De bevindingen in dit onderzoek geven ons aanleiding tot het formuleren van een aantal aandachtspunten.

  1. Het belang van heldere en eenduidige processen in het Europees economisch bestuur en een sluitende en stabiele verantwoording van de lidstaten omtrent naleving van de gemaakte afspraken is evident.
  2. Het belang van meer transparantie en vereenvoudiging van het Europees economisch bestuur dringt zich op, juist om voorwaarden te creëren om tot een effectiever handhaving te komen. Kabinet en parlement kunnen ervoor pleiten om meer consistentie aan te brengen in het Europees economisch bestuur, overlap te verwijderen en de procedures waar mogelijk te vereenvoudigen.
  3. Om meer transparantie te bevorderen kan op korte termijn een aantal stappen worden overwogen. Een daarvan is een omvattend overzicht maken dat naast de stand van zaken in de MEOP ook de verschillende onderdelen van het SGP (MLTD/BTP) en de opvolging van de LSA’s door de lidstaten op transparante wijze weergeeft.
  4. (Normering van) Het structureel saldo heeft een prominentere plaats gekregen in het Europees economisch bestuur. De discussie die de Europese Commissie is gestart met betrekking tot een mogelijke harmonisatie van de verslagleggingsstelsels in de EU is hierbij zeer relevant.
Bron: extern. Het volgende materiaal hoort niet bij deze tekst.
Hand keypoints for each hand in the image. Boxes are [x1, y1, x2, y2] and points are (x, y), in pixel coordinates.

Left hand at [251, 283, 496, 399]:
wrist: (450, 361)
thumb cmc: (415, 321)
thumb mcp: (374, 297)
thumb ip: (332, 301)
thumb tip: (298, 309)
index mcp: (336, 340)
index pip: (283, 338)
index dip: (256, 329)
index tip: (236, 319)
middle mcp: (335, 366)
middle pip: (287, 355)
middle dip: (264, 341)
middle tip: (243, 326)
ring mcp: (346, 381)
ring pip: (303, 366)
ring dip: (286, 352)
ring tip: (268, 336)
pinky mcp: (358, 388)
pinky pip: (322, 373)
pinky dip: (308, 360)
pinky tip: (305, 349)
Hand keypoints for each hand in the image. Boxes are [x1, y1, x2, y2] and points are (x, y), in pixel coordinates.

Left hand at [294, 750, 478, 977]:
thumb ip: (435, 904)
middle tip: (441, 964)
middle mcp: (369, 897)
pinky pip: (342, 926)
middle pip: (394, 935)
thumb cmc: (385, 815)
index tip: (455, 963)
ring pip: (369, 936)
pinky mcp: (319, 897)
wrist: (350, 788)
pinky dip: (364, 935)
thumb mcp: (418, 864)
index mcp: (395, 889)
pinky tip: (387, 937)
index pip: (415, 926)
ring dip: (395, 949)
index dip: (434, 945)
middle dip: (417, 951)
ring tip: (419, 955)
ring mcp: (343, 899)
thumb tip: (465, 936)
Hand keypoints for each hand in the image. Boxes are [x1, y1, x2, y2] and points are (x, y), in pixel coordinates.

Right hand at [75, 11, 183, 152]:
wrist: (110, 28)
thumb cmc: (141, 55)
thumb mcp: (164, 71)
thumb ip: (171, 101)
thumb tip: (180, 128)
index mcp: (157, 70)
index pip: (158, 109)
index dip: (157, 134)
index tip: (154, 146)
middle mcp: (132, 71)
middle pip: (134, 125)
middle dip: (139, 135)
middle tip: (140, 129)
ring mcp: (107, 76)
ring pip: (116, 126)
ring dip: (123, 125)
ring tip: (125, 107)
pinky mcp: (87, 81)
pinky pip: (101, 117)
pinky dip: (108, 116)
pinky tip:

Dat biedt meer kans op een completere beoordeling van de houdbare overheidsfinanciën dan momenteel het geval is.
  5. In aansluiting op het vorige aandachtspunt is het borgen van kwaliteit van gebruikte begrotingsdata van belang. De verantwoording van lidstaten ten aanzien van hun saldo en schuldpositie vindt plaats door benutting van statistische data.
  6. Specifiek voor lidstaat Nederland blijft een aandachtspunt om de kwaliteit van de financiële informatie die wordt gebruikt bij het opstellen van de Nederlandse EMU-data verder te verbeteren.
  7.  Ten slotte verdient de governance van de Eurogroep aandacht, in het bijzonder de democratische controle en verantwoording. Daarbij is met name van belang dat (de voorzitter van) de Eurogroep geen expliciete democratische inbedding kent binnen de Europese instellingen. Indien gekozen zal worden voor een vast voorzitterschap is hiervoor aandacht gewenst, gelet op de feitelijke taak en positie van de Eurogroep en haar voorzitter in het bouwwerk van het Europees economisch bestuur.

Reactie en nawoord

Reactie ministers van Financiën en Economische Zaken 

De ministers van Financiën en Economische Zaken hebben namens het kabinet op 29 augustus 2014 een gezamenlijke reactie gegeven op ons onderzoek. De ministers onderschrijven de complexiteit van de nu geldende regels in de EU. Zij stellen vraagtekens bij de integrale invoering van EPSAS en de noodzaak van verbetering van Nederlandse EMU-cijfers. Meer verantwoording afleggen door de voorzitter van de Eurogroep is onnodig.

Nawoord Algemene Rekenkamer

Over meer verantwoording afleggen door de voorzitter van de Eurogroep schrijft de Algemene Rekenkamer: juist het informele karakter van de Eurogroep verhoudt zich slecht met zijn invloed op en besluitvorming over de belangrijkste onderdelen van het Europees economisch bestuur. Daarbij gaat het ook over de noodfondsen waarmee eurolanden voor honderden miljarden euro’s garant staan. Uiteindelijk raakt dit aan het budgetrecht van het parlement.